### Exercise input

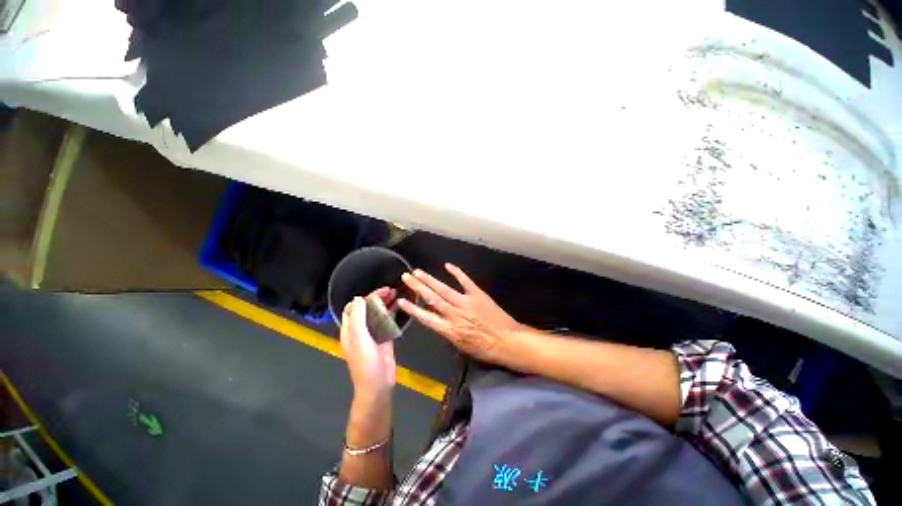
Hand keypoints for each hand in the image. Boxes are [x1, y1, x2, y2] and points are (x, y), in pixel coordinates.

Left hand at [341, 288, 396, 405]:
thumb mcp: (359, 340)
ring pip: (379, 313)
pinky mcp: (385, 338)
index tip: (379, 291)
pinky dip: (393, 313)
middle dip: (378, 297)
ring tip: (397, 294)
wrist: (378, 386)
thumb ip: (358, 318)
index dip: (365, 297)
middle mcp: (361, 330)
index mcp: (350, 330)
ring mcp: (373, 334)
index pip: (354, 307)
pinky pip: (388, 322)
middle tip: (391, 290)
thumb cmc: (366, 364)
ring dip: (386, 303)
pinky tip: (400, 307)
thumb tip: (359, 298)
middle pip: (368, 308)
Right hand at [398, 263, 525, 364]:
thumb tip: (437, 321)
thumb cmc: (485, 348)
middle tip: (406, 277)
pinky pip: (465, 281)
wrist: (507, 341)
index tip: (401, 301)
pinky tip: (447, 265)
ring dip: (430, 280)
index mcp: (450, 330)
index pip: (426, 318)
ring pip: (444, 289)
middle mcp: (455, 314)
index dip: (412, 309)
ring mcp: (466, 302)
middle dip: (418, 288)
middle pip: (432, 299)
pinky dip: (457, 273)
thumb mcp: (461, 346)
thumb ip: (447, 331)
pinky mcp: (477, 295)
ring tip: (418, 272)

### About this exercise
Give the data again exactly. Keep the images out.

### Result of the exercise
Hand keypoints for each hand in the image. Boxes are [x1, y1, x2, y2] and points are (x, y), in pixel coordinates.

Left hand at [341, 288, 396, 405]:
thumb mcp: (359, 340)
ring pip: (379, 313)
pinky mcp: (385, 338)
index tip: (379, 291)
pinky dip: (393, 313)
middle dip: (378, 297)
ring tip: (397, 294)
wrist: (378, 386)
thumb ip: (358, 318)
index dip: (365, 297)
middle mcp: (361, 330)
index mcp: (350, 330)
ring mcp: (373, 334)
index pip: (354, 307)
pinky pip: (388, 322)
middle tip: (391, 290)
thumb cmc: (366, 364)
ring dip: (386, 303)
pinky tip: (400, 307)
thumb tip: (359, 298)
middle pip: (368, 308)
Right hand at [398, 263, 525, 364]:
thumb tip: (437, 321)
thumb cmc: (485, 348)
middle tip: (406, 277)
pinky pip: (465, 281)
wrist: (507, 341)
index tip: (401, 301)
pinky tip: (447, 265)
ring dip: (430, 280)
index mcp: (450, 330)
index pip: (426, 318)
ring pip: (444, 289)
middle mcp: (455, 314)
index dip: (412, 309)
ring mcp: (466, 302)
middle dip: (418, 288)
middle pip: (432, 299)
pinky dip: (457, 273)
thumb mcp: (461, 346)
thumb ip: (447, 331)
pinky mcp: (477, 295)
ring tip: (418, 272)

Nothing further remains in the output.